» **Exercise directions**: State how many lines of the rows contain the word "them". Give only the number.

» **Extracted information**:
---------------

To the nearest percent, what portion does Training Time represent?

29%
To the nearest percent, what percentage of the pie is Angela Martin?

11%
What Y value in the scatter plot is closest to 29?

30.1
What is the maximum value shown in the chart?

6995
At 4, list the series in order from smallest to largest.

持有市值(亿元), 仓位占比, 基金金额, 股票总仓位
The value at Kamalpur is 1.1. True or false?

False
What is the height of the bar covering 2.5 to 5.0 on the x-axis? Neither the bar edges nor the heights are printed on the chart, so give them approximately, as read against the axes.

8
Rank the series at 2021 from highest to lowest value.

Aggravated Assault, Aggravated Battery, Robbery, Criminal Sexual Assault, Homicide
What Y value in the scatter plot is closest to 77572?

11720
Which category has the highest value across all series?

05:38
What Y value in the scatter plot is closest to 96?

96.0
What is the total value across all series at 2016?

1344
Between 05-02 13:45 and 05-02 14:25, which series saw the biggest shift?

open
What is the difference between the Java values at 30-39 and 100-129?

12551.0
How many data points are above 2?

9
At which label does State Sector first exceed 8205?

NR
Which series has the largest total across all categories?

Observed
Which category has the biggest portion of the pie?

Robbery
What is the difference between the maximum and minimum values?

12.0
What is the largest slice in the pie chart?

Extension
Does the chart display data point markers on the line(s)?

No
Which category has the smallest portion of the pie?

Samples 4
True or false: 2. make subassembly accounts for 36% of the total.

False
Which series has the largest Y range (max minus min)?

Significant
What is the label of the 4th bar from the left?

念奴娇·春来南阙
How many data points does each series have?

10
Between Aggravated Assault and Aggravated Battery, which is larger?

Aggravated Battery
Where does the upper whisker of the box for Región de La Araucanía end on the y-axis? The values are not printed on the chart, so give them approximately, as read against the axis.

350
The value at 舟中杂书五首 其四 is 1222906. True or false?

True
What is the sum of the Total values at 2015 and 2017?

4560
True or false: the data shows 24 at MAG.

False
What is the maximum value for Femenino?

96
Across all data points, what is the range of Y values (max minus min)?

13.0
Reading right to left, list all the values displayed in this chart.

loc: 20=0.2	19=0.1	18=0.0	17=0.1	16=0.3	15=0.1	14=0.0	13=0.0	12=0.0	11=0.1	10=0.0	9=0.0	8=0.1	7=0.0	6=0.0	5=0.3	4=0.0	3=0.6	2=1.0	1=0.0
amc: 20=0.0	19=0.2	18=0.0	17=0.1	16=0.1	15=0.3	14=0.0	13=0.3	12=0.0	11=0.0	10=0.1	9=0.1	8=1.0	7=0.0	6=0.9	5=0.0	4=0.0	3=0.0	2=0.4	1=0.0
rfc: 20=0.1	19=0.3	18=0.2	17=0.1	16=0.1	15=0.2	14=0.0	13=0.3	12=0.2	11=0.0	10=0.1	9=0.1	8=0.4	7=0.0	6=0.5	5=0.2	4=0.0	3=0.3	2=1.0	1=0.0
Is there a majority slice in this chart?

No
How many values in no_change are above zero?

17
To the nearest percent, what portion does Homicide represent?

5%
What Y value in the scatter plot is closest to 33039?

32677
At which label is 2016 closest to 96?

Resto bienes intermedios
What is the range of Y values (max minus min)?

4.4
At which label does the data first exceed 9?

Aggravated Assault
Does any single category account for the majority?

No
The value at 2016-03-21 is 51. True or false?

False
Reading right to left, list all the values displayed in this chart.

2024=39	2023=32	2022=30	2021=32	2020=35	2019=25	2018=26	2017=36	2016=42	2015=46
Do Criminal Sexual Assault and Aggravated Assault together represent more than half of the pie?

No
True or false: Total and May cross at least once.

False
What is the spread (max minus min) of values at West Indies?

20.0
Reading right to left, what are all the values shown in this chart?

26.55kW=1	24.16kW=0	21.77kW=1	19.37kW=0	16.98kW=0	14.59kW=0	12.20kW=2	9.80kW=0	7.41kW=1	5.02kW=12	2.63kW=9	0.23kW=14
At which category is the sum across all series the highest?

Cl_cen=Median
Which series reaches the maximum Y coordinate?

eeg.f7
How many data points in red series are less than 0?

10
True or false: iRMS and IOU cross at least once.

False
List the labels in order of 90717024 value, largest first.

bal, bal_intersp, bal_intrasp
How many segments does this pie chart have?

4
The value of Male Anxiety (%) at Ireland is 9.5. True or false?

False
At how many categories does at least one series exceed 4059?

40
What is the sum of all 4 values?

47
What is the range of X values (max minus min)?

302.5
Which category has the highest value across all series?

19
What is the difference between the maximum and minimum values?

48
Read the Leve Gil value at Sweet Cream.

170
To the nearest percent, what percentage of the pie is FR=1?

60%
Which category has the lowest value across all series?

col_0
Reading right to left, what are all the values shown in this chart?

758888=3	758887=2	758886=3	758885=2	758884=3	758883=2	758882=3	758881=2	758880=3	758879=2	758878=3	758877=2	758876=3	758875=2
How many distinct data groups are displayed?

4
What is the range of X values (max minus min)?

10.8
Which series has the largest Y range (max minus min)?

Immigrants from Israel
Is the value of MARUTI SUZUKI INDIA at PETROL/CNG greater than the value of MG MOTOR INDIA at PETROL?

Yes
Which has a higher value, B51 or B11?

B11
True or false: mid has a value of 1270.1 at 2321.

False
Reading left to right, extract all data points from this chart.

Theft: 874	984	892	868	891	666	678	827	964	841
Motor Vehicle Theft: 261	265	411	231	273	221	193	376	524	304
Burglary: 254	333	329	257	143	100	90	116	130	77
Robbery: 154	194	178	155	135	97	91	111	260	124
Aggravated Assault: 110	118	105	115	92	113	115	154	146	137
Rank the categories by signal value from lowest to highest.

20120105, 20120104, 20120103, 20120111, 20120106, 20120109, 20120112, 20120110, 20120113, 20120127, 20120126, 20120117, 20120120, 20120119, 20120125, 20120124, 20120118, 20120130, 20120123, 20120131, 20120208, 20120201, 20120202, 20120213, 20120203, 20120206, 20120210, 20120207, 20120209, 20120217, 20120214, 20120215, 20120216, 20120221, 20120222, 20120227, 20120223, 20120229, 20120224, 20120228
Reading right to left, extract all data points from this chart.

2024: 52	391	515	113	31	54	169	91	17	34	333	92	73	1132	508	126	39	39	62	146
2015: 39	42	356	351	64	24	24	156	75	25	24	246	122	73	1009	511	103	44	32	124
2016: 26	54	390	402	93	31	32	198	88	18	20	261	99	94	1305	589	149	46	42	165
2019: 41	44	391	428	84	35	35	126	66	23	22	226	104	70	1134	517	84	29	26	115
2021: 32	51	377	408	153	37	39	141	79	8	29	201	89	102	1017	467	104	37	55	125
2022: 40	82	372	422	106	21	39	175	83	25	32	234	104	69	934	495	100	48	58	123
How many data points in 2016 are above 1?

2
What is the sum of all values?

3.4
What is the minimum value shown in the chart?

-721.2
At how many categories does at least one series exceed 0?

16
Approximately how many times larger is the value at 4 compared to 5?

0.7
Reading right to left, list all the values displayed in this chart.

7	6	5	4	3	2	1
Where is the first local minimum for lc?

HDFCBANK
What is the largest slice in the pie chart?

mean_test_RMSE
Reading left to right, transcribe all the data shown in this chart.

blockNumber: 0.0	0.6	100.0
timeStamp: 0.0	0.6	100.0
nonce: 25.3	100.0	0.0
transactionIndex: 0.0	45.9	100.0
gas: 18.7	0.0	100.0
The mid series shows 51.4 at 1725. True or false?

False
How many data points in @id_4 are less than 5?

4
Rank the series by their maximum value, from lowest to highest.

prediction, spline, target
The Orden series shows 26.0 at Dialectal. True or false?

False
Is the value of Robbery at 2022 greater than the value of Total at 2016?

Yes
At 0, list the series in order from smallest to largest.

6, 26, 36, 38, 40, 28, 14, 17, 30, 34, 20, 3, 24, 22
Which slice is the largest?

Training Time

---------------

» **Solution to this task**: 2